Bu yılki Berlin Film Festivali'nin Panorama bölümünde açılış filmi olan ve Teddy Bear Özel Ödülü'nü kazanan Lola+ Bilidikid, 18. Uluslararası İstanbul Film Festivali'nde de Hürriyet Halk Jürisi'nin ödülüne değer görüldü.

Lola+Bilidikid, Almanya'da doğup büyüyen 17 yaşındaki Murat'ın hikayesini anlatıyor. Ailede sözü en çok geçen kişi olan ağabeyi Osman'ın baskısı altında ezilen Murat günün birinde, evden kovulmuş olan bir ağabeyi daha olduğunu öğrenir. Berlin'in arka sokaklarında kayıp ağabeyini aramaya başlar Murat. Sonunda onu bulur. Ama inanılmaz bir sürprizle de karşılaşır: Ağabeyinin adı artık Lola olmuştur. Berlin'de eşcinsellerin gittiği gece kulüplerinin süslü çocuğu Lola... Murat, bundan sonra, kiralık Türk gençlerinin ve travestilerin dünyasında bulur kendini..

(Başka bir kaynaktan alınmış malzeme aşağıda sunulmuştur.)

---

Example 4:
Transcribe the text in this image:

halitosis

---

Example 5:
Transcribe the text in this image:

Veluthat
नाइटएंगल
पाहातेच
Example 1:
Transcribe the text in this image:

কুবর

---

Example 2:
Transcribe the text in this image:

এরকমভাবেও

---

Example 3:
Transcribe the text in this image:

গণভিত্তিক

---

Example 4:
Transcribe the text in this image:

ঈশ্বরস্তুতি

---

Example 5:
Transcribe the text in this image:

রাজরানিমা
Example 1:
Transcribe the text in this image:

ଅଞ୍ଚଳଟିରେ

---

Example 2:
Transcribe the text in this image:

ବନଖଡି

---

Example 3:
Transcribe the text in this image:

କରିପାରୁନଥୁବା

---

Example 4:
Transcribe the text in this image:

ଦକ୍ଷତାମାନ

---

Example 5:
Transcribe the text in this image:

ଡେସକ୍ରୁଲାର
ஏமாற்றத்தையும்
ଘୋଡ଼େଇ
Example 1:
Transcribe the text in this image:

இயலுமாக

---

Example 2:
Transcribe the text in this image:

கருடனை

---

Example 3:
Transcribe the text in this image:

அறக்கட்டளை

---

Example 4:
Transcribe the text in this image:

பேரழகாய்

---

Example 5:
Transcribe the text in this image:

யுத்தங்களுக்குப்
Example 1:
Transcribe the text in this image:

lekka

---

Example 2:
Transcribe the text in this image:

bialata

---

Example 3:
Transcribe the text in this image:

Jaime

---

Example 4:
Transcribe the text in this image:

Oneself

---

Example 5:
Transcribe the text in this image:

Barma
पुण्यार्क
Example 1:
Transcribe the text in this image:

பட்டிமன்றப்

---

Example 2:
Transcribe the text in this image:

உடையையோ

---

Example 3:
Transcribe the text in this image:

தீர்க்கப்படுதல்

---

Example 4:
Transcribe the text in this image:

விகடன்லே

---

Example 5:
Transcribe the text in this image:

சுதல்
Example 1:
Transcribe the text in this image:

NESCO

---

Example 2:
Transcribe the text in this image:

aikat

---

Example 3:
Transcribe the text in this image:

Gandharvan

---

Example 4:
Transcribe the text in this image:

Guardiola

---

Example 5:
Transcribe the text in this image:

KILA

Yönetmen Kutluğ Ataman, Lola+Bilidikid'le Avrupa'daki Türklerin dünyasının hiç bilinmeyen yönlerine kamerasını yönelttiğini söylüyor. ‘‘Yabancı ülkelerdeki Türklerle ilgili sosyal gerçekçilik adı altında filmler yapıldı bugüne kadar. Ama iki boyutlu karakterler çıkıyordu bu tür filmlerde. Eşcinseller de filmlerde iki boyutlu karakterler olarak yansıtılıyordu. Bir tek Ferzan Özpetek'in Hamam filminde bunun değiştiğini söyleyebilirim. Almanya'daki Türkler'e ilişkin filmlerde de hep 'kötü Almanlar, iyi Türkler'e eziyet ediyor' şeklinde bir mesaj çıkıyordu ortaya. Oysa bunu derinleştirmek gerek diye düşünüyorum. Bu filmle bunu yaptığımı sanıyorum.’’

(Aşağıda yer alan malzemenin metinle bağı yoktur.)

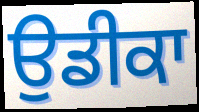
ਉਡੀਕਾ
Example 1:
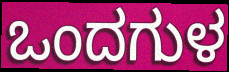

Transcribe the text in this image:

ಒಂದಗುಳ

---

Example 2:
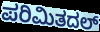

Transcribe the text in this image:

ಪರಿಮಿತದಲ್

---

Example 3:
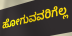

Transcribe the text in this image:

ಹೋಗುವವರಿಗೆಲ್ಲ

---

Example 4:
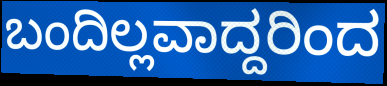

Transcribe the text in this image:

ಬಂದಿಲ್ಲವಾದ್ದರಿಂದ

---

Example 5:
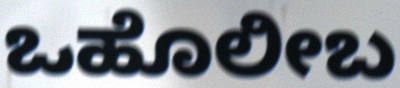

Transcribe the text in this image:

ಒಹೊಲೀಬ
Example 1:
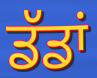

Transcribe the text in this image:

ਡੱਡਾਂ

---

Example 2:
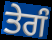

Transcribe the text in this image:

ਤੇਗੰ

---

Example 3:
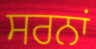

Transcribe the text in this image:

ਸਰਨਾਂ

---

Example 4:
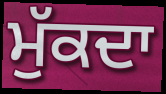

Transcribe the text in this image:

ਮੁੱਕਦਾ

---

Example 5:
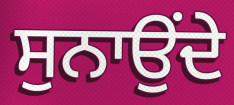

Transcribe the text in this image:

ਸੁਨਾਉਂਦੇ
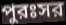
পুরঃসর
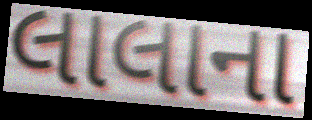
લાલાના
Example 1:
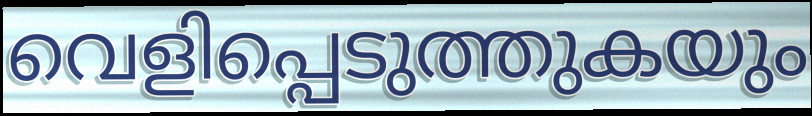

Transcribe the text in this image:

വെളിപ്പെടുത്തുകയും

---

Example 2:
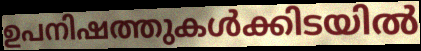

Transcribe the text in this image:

ഉപനിഷത്തുകൾക്കിടയിൽ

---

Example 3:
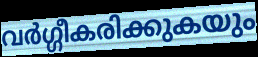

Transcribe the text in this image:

വർഗ്ഗീകരിക്കുകയും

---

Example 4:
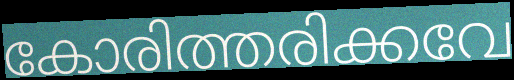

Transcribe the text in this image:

കോരിത്തരിക്കവേ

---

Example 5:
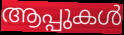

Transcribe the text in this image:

ആപ്പുകൾ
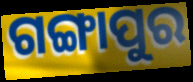
ଗଙ୍ଗାପୁର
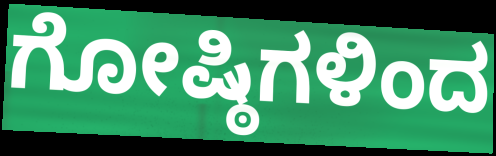
ಗೋಷ್ಠಿಗಳಿಂದ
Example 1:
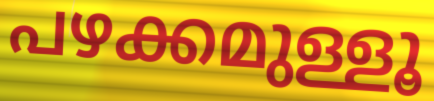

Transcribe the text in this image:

പഴക്കമുള്ളൂ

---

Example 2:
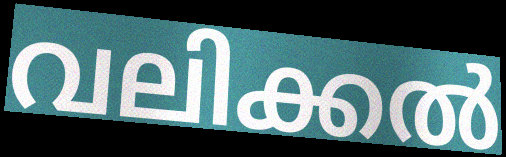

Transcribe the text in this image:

വലിക്കൽ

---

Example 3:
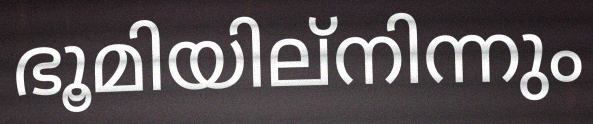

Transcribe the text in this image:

ഭൂമിയില്നിന്നും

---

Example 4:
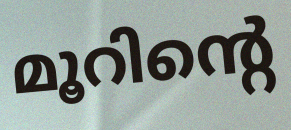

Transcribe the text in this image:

മൂറിന്റെ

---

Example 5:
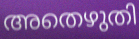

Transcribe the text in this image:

അതെഴുതി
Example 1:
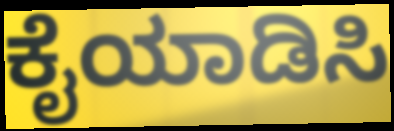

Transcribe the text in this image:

ಕೈಯಾಡಿಸಿ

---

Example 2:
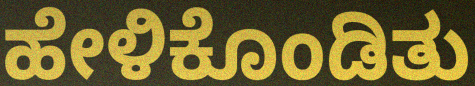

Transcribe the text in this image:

ಹೇಳಿಕೊಂಡಿತು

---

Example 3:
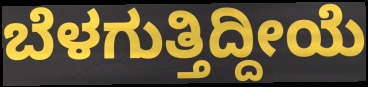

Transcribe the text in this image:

ಬೆಳಗುತ್ತಿದ್ದೀಯೆ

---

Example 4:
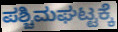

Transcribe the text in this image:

ಪಶ್ಚಿಮಘಟ್ಟಕ್ಕೆ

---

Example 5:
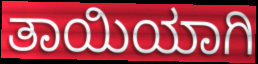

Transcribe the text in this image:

ತಾಯಿಯಾಗಿ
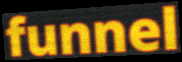
funnel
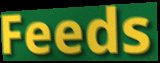
Feeds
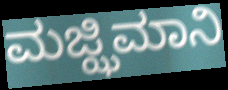
ಮಜ್ಝಿಮಾನಿ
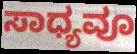
ಸಾಧ್ಯವೂ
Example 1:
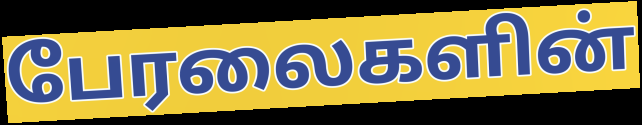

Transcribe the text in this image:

பேரலைகளின்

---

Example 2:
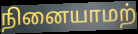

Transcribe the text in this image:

நினையாமற்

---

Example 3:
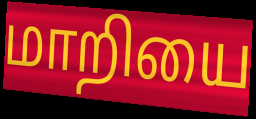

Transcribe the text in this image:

மாறியை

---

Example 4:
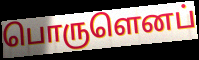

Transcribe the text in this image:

பொருளெனப்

Filmin ana karakterlerinin eşcinsel olmalarından kaynaklanan eleştiriler alıp almadığını soruyoruz Ataman'a. Özellikle de Türkiye'de. ‘‘Filmimin kötü tepkiler alacağını sanmıyorum’’ diyor Ataman. ‘‘Tabii ki tutucu kesimden tepkiler gelecektir. Ama eğitimli insanların bu tür fobik tepkiler vereceğini sanmıyorum. Bu kesim, filmi beğenmese bile düşünecek ve tartışacak. Aşırı tepkiler vermeyecek diye düşünüyorum.’’

Lola+Bilidikid'in ilgi çekici bir oyuncu kadrosu var. Celal Perk, Nurinnisa Yıldırım, Baki Davrak, Erdal Yıldız tiyatro ve sinema deneyimi olan oyuncular.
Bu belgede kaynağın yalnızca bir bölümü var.